Understanding Fractal Summarization

A terrific paper by Christopher Yang & Fu Lee Wang of the Chinese University in Hong Kong that was mentioned by Orion in a thread at SEW but never picked up on has some worthwhile components that demand greater examination.

First off, the abstract notes that traditional methods of document (page) summarization by search engines has been shown to be inferior to the method proposed in the paper - a fractal summarization. Yang & Wang note that thematic weight of sentences has been traditionally calculated using the tf*idf (term weight) formula. They continue to use this measurement, but expand on the methodology for separating a page into smaller pieces for on-topic analysis.

"They (traditional summarization techniques) consider the document as a sequence of sentences. In the fractal summarization, the traditional salient features are adopted and the hierarchical fractal structure is also considered."

"A term is considered more important in a range-block (piece of the document) than other range-blocks is the term appears in the range-block more frequently than other range-blocks"

"The significance of the heading is inversely proportional to its distance from the sentence. Propogation of factal value is a promising approach to calculate the heading weight for a sentence."

"(More attention is paid) to some bonus words such as 'conclusion'"

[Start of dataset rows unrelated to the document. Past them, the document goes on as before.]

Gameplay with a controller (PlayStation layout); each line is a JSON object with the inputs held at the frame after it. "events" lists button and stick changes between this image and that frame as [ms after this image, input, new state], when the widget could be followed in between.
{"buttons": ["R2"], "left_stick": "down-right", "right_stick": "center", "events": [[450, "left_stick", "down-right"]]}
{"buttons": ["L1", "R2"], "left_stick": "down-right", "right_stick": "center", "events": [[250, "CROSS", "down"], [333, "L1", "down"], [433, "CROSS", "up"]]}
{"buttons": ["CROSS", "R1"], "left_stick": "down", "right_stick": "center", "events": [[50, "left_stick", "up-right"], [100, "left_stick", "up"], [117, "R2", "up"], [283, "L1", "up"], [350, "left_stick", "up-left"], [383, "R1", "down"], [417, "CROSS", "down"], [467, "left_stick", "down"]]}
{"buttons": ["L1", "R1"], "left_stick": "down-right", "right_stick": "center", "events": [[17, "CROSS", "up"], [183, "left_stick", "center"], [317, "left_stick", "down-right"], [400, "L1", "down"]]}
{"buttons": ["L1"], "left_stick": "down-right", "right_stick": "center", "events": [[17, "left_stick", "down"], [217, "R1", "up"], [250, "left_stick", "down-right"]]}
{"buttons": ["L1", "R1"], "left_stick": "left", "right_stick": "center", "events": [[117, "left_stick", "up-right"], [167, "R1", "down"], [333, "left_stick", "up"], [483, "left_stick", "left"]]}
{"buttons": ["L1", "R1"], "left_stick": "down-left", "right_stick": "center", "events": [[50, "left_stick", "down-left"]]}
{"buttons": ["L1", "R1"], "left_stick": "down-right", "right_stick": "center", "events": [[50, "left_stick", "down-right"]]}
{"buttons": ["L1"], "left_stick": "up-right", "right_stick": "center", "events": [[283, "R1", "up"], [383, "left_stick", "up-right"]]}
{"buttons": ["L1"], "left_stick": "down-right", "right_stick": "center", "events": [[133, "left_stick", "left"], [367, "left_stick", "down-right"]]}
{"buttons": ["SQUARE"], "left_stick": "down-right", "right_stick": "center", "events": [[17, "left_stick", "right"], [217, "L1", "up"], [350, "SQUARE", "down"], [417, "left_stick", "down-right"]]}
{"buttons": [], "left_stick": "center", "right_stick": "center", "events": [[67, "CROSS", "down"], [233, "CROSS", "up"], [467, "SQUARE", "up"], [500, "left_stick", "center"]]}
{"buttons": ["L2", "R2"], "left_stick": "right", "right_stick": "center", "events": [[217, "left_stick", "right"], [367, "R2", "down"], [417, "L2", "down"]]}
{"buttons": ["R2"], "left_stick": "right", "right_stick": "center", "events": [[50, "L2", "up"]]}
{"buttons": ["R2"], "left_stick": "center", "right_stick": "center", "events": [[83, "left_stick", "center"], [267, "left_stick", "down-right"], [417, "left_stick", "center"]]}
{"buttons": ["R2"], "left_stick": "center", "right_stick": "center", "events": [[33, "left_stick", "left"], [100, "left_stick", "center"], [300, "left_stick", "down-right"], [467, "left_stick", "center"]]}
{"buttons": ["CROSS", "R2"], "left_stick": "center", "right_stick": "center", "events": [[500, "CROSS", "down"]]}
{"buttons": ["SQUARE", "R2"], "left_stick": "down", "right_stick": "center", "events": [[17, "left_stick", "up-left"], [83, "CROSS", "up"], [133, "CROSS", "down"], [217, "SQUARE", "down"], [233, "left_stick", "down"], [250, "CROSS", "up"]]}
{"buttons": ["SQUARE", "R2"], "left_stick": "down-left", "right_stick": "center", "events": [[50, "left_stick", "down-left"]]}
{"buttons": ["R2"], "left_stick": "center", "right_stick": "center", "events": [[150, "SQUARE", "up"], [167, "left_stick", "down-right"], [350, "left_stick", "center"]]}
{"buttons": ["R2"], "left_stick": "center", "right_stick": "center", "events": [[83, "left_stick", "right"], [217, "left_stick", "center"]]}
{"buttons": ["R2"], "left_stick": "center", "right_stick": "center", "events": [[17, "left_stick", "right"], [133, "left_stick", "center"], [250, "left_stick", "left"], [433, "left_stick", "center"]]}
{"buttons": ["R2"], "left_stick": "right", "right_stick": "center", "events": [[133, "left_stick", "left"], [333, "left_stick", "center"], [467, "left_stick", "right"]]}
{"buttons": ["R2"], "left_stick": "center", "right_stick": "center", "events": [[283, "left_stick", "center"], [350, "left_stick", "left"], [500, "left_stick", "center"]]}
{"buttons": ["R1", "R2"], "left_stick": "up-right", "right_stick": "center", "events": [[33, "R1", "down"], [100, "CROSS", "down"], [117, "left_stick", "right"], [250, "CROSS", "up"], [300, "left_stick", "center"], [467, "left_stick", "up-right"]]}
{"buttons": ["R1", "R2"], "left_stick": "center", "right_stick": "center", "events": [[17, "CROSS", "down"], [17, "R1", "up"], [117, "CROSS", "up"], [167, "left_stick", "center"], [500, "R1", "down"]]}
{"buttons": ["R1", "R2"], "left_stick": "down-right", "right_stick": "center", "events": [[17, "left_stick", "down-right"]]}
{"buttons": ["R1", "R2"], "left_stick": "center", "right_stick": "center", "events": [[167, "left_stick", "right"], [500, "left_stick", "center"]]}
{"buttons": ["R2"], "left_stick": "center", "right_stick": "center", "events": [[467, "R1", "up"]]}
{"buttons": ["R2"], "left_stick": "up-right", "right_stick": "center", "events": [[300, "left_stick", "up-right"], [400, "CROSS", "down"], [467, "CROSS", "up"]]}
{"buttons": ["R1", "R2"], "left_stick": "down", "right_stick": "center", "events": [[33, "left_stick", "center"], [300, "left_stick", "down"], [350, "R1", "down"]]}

For SEOs, understanding this document and the papers it cites is important to gaining an understanding of how far search engines are able to take topic and relevance analysis. This ability will continue to grow over the years, making it more and more imperative that optimization specialists focus on careful site architecture, page topic architecture and link building from on-topic sites and pages. There's nothing revolutionary here (except the notation of 'bonus words' - I wish I had a list), but it does re-inforce the importance of not just good writing, but very carefully structured sites to attract the most positive rankings from an algorithm.